Least possible area of a triangle with vertices on...

Question

Assume you have a regular polygon of $n$ sides and its circumcircle $(n>3)$. Assume that $A,B$ and $C$ are $3$ different vertices of the polygon. Is the triangle $ABC$ with least possible area the one that is formed by $3$ consecutive vertices? Can this be applied to a polygon of any number of sides? What would be the traingle with most area?

Answer 1

Yes, the triangle with least possible area one that is formed by 3 consecutive vertices.

A regular convex polygon $P$ has a circumscribed circle. A triangle whose vertices are a subset of the vertices of $P$ has the same circumscribed circle. The area $a$ of a triangle with angles $\alpha, \beta, \gamma$ and circumscribed circle with radius $r$ is [ref] \begin{equation}a=2r^2 sin(\alpha) \sin(\beta) \sin(\gamma)\,.\end{equation}

The radius $r$ is the same for all triangles whose vertices are a subset of the vertices of $P$. Hence, the triangle with the smallest area is the triangle that minimizes $sin(\alpha) \sin(\beta) \sin(\gamma)$ and the triangle with the largest area is the triangle that maximizes $sin(\alpha) \sin(\beta) \sin(\gamma)$.

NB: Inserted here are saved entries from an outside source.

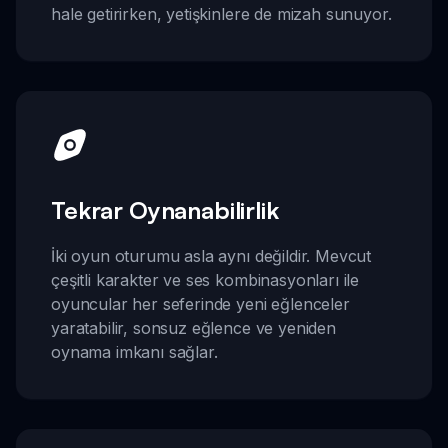
hale getirirken, yetişkinlere de mizah sunuyor.
Tekrar Oynanabilirlik
İki oyun oturumu asla aynı değildir. Mevcut
çeşitli karakter ve ses kombinasyonları ile
oyuncular her seferinde yeni eğlenceler
yaratabilir, sonsuz eğlence ve yeniden
oynama imkanı sağlar.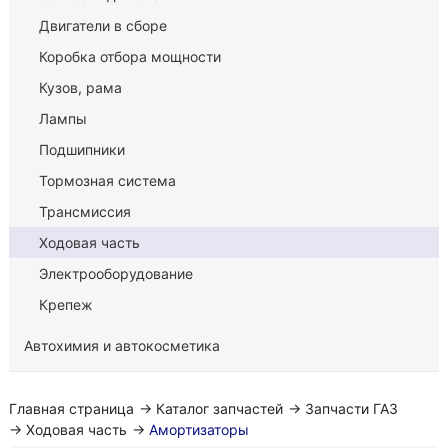
Двигатели в сборе
Коробка отбора мощности
Кузов, рама
Лампы
Подшипники
Тормозная система
Трансмиссия
Ходовая часть
Электрооборудование
Крепеж
Автохимия и автокосметика
Главная страница
→
Каталог запчастей
→
Запчасти ГАЗ
→
Ходовая часть
→
Амортизаторы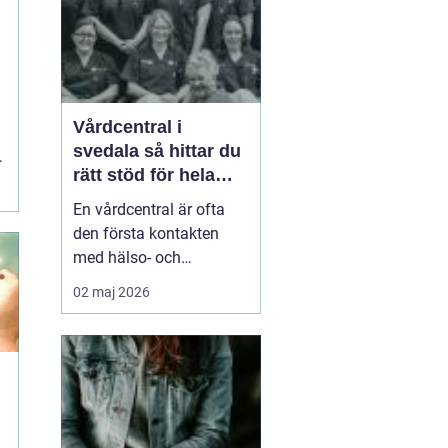
smä...
t
Vårdcentral i
svedala så hittar du
rätt stöd för hela
familjen
En vårdcentral är ofta
den första kontakten
med hälso- och
sjukvården. För många i
02 maj 2026
Svedala handlar valet
om att hitta en trygg
plats där både barn,
vuxna och äldre får hjälp
under samma tak. I en
tid med högt tempo och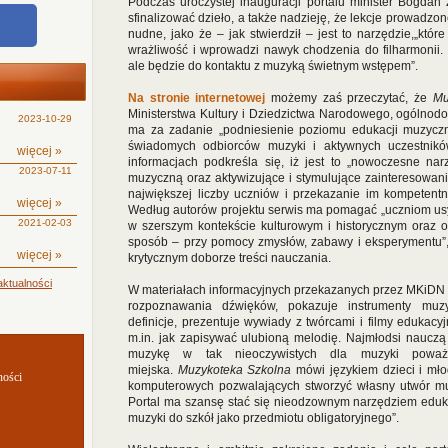
Podczas uroczystej inauguracji portalu minister Bogdan Z
sfinalizować dzieło, a także nadzieję, że lekcje prowadzo
nudne, jako że – jak stwierdził – jest to narzędzie,„któ
wrażliwość i wprowadzi nawyk chodzenia do filharmonii.
ale będzie do kontaktu z muzyką świetnym wstępem”.
Na stronie internetowej
możemy zaś przeczytać, że
Mu
Ministerstwa Kultury i Dziedzictwa Narodowego, ogólnodos
2023-10-29
ma za zadanie „podniesienie poziomu edukacji muzyczne
świadomych odbiorców muzyki i aktywnych uczestnikó
więcej »
informacjach podkreśla się, iż jest to „nowoczesne na
2023-07-11
muzyczną oraz aktywizujące i stymulujące zainteresowani
największej liczby uczniów i przekazanie im kompetentn
więcej »
Według autorów projektu serwis ma pomagać „uczniom us
2021-02-03
w szerszym kontekście kulturowym i historycznym oraz
sposób – przy pomocy zmysłów, zabawy i eksperymentu”,
więcej »
krytycznym doborze treści nauczania.
ktualności
W materiałach informacyjnych przekazanych przez MKiDN d
rozpoznawania dźwięków, pokazuje instrumenty muzy
definicje, prezentuje wywiady z twórcami i filmy edukacy
m.in. jak zapisywać ulubioną melodię. Najmłodsi nauczą
muzykę w tak nieoczywistych dla muzyki poważn
miejska.
Muzykoteka Szkolna
mówi językiem dzieci i młod
ności
komputerowych pozwalających stworzyć własny utwór muzy
Portal ma szansę stać się nieodzownym narzędziem eduk
muzyki do szkół jako przedmiotu obligatoryjnego”.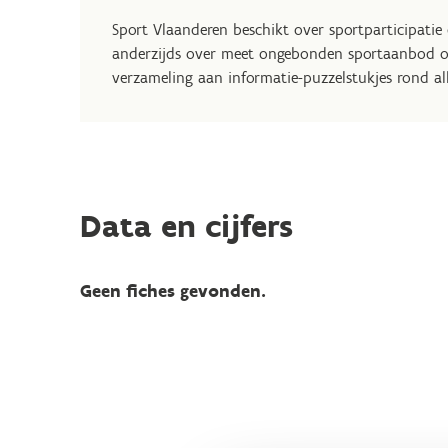
Sport Vlaanderen beschikt over sportparticipatie 
anderzijds over meet ongebonden sportaanbod op 
verzameling aan informatie-puzzelstukjes rond all
Data en cijfers
Geen fiches gevonden.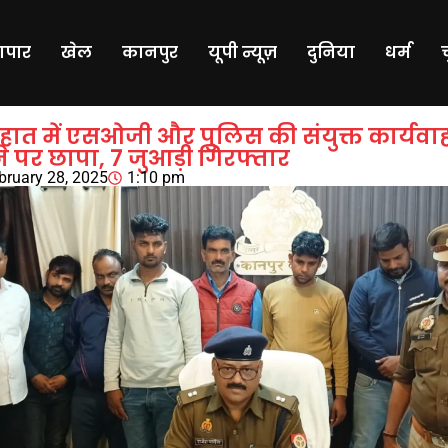
यापार
खेल
कानपुर
यूपी न्यूज़
दुनिया
धर्म
हात में एसओजी और पुलिस की संयुक्त कार्यवाह
 पर छापा, 7 जुआड़ी गिरफ्तार
bruary 28, 2025
1:10 pm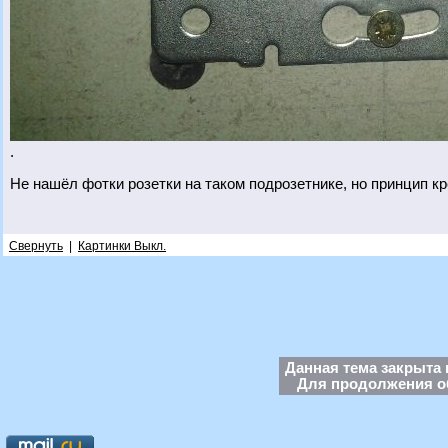
.
Не нашёл фотки розетки на таком подрозетнике, но принцип к
Свернуть
|
Картинки Выкл.
Данная тема закрыта 
Для продолжения об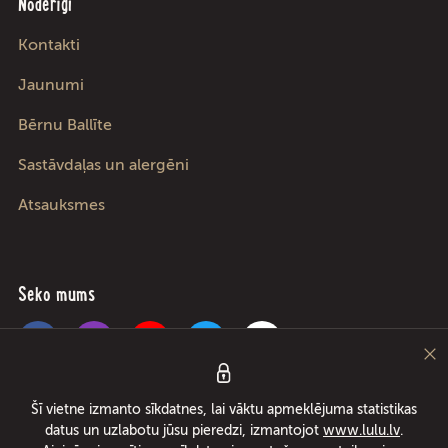
Noderīgi
Kontakti
Jaunumi
Bērnu Ballīte
Sastāvdaļas un alergēni
Atsauksmes
Seko mums
Pica Lulū – labākā pica Rīgā, Jūrmalā, Ādažos un Ķekavā! Picu un ēdienu
Šī vietne izmanto sīkdatnes, lai vāktu apmeklējuma statistikas
piegāde 24/7 tikai 49 minūšu laikā vai pica par brīvu! Lielākais picu rullētājs
datus un uzlabotu jūsu pieredzi, izmantojot
www.lulu.lv
.
kopš 1994. gada.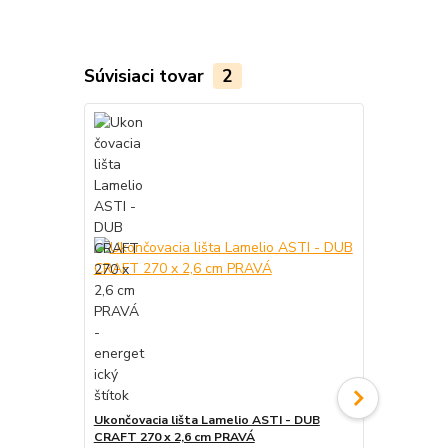
Súvisiaci tovar
2
Ukončovacia lišta Lamelio ASTI - DUB
Lepidlo na 
CRAFT 270 x 2,6 cm PRAVÁ
Lepidlo pre 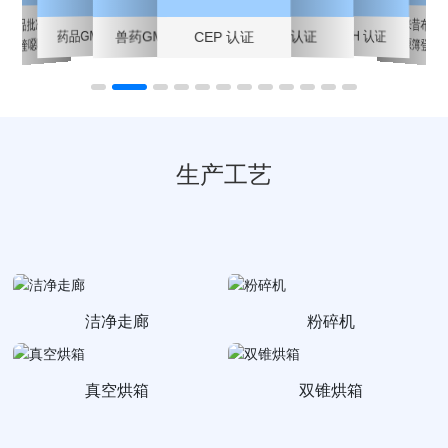
药产品批准文号-磺
日本塞来昔布原药
药品GMP证书
REACH 认证
兽药GMP证书
TGA认证
CEP 认证
登录原簿登录证
胺喹噁啉钠
生产工艺
洁净走廊
粉碎机
真空烘箱
双锥烘箱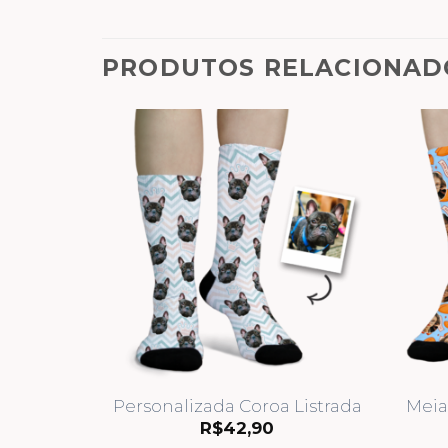
PRODUTOS RELACIONAD
Personalizada Coroa Listrada
Meia
R$
42,90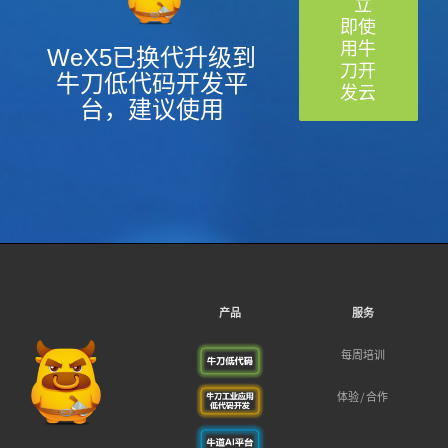
立
即使
用牛
WeX5已换代升级到
刀开
牛刀低代码开发平
发云
台，建议使用
产品
服务
每周培训
体验/合作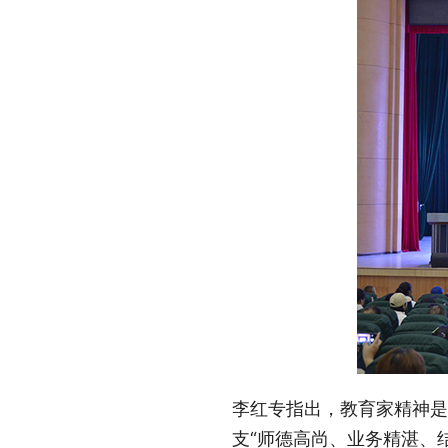
李红专指出，教育家精神是
支“师德高尚、业务精湛、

Every angle in a triangle is smaller than 180° and the sum of the three angles is 180°. Looking at $\sin(x)$ on the interval [0°,180°], one can see that one minimizes $sin(\alpha) \sin(\beta) \sin(\gamma)$ when choosing one angle to be close to 180° as possible and the other two angles as small as possible. The largest angle formed by a triplet of vertices of a regular polygon is $\angle ABC$, where $A, B, C$ are consecutive vertices. The smallest angle formed by a triplet of vertices of a regular polygon is $\angle BAC$. So a triangle whose vertices are a subset of the vertices of a regular convex polygon has a minimal area if its vertices $A,B,C$ are consecutive vertices of that polygon.